L'analisi attiva nella psicoterapia fa parte di un modello di derivazione psicoanalitica elaborato dal grande analista ungherese Sandor Ferenczi (1873-1933). L’approccio si basa su dei punti che, all’epoca in cui furono formulati, apparvero rivoluzionari rispetto al pensiero di Freud.
1) La teoria delle pulsioni ha i suoi limiti. In realtà il disturbo del paziente deriva da relazioni traumatiche con un ambiente patogeno.
2) L’interazione analista/paziente dovrebbe sfociare nella creazione di nuovi ruoli salutari.
3) L’astinenza analitica prevista dal setting nasconde l’ipocrisia e l’indifferenza del medico. Rischia di veicolare una lontananza emotiva o un rifiuto, che riportano il paziente a situazioni di deprivazione vissute nell’infanzia.
4) L’analista che nella seduta riesce a ottenere la regressione del paziente, fa emergere ferite che richiedono empatia e cura.
5) L’interpretazione verbale non basta: il paziente fa nuove esperienze emotive solo quando interagisce emotivamente e fisicamente col terapeuta.
Ferenczi, l'enfant terrible dell'analisi, fu il primo a fare interventi terapeutici concreti. Con lui l’analista, scienziato dell'anima seduto dietro il lettino, si trasformava in attore terapeutico. Non si limitava ad ascoltare e a parlare, ma poteva usare il corpo. In un caso difficile, senza sapere nulla dello psicodramma, Ferenczi invitò una paziente in difficoltà ad avvicinarsi a lui.
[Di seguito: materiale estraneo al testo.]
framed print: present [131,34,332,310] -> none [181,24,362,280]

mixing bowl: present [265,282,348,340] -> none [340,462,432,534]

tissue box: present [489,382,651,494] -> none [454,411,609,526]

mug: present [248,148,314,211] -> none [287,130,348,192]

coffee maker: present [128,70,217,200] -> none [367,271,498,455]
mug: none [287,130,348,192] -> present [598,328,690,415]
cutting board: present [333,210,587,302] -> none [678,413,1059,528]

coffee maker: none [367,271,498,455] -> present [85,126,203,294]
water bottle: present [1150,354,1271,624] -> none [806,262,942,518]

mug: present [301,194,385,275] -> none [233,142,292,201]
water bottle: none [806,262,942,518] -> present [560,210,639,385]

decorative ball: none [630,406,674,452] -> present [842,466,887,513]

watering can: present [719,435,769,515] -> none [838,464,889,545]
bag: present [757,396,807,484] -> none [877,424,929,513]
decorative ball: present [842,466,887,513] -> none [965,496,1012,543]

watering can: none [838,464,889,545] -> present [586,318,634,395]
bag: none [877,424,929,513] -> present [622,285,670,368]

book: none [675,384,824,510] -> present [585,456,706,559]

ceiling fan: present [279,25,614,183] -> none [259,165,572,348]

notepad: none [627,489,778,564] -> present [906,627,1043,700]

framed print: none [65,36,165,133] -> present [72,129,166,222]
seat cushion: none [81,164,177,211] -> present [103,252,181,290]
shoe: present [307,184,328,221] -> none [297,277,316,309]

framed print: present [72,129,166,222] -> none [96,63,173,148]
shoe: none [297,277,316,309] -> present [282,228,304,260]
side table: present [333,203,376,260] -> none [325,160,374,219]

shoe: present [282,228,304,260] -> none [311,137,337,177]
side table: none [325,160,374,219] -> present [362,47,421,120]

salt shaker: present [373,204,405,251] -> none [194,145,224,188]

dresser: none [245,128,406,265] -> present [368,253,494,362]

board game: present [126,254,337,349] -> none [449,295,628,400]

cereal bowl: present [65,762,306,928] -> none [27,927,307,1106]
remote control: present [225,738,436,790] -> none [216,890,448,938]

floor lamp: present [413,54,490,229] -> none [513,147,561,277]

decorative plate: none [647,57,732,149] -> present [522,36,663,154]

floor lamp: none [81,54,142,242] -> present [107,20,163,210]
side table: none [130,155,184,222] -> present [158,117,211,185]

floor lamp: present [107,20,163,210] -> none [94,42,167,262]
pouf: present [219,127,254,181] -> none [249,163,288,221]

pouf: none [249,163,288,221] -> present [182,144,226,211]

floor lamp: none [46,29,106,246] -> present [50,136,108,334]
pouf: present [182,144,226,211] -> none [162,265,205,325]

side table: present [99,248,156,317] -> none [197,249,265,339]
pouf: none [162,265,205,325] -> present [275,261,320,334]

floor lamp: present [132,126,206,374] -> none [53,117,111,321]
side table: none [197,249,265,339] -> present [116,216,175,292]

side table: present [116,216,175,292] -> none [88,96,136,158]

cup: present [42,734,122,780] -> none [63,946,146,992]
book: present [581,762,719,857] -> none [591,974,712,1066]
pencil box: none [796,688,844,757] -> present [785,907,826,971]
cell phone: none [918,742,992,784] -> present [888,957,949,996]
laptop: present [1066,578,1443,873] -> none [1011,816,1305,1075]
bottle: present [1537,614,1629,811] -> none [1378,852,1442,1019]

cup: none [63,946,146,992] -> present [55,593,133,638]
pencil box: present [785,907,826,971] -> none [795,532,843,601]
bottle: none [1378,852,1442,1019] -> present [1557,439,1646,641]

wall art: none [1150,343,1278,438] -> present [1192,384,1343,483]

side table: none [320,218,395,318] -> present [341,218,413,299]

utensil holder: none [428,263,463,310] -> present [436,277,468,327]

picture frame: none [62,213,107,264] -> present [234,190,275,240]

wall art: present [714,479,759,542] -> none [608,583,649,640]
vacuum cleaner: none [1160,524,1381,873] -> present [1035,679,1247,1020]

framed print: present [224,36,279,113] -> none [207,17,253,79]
La abbracciò e le accarezzò la testa come avrebbe fatto una buona madre. La disapprovazione di Freud fu totale. Oggi molte di queste proposte sono acquisite dalla psicoterapia. Ma negli anni ‘20 il talento di Ferenczi scatenò gli attacchi degli analisti più conformisti e l’invidia dello stesso Freud.
È evidente che la tecnica attiva è simile agli Action Methods di Moreno ma con una differenza. Ferenczi agisce ancora dentro il setting duale della psicoterapia che esclude lo sguardo e la partecipazione del gruppo di psicodramma. Mentre Moreno opera in un nuovo genere di setting, con degli ego ausiliari e davanti a un gruppo. Nello spazio teatrale, ludico e simbolico dello psicodramma, il terapeuta che cerca di raggiungere un contatto profondo. Non si deve rapportare in prima persona coi fantasmi del paziente, ma solo aiutarlo a metterli in scena.
Il regista dello psicoplay dunque non recita, ma affida i ruoli agli assistenti terapeutici o agli altri pazienti del gruppo. Così l’interazione riparatrice, tesa a ristrutturare le conseguenze del trauma del paziente, avviene in uno spazio-tempo diverso da quello reale. Definendo l'azione correttiva come play, lo psicoterapeuta può favorire la regressione e la ristrutturazione attiva di traumi e carenze. Non cade nelle trappole e nelle ambiguità di una messa in atto che farebbe corto circuito col transfert.
[ Ottavio Rosati ]
Bibliografia:
- Sandor Ferenczi, Diario clinico (gennaio - ottobre 1933), Raffaello Cortina, 1988.
- André Haynal, Freud, Ferenczi, Balint e la questione della tecnica, Centro Scientifico editore, Torino, 1990.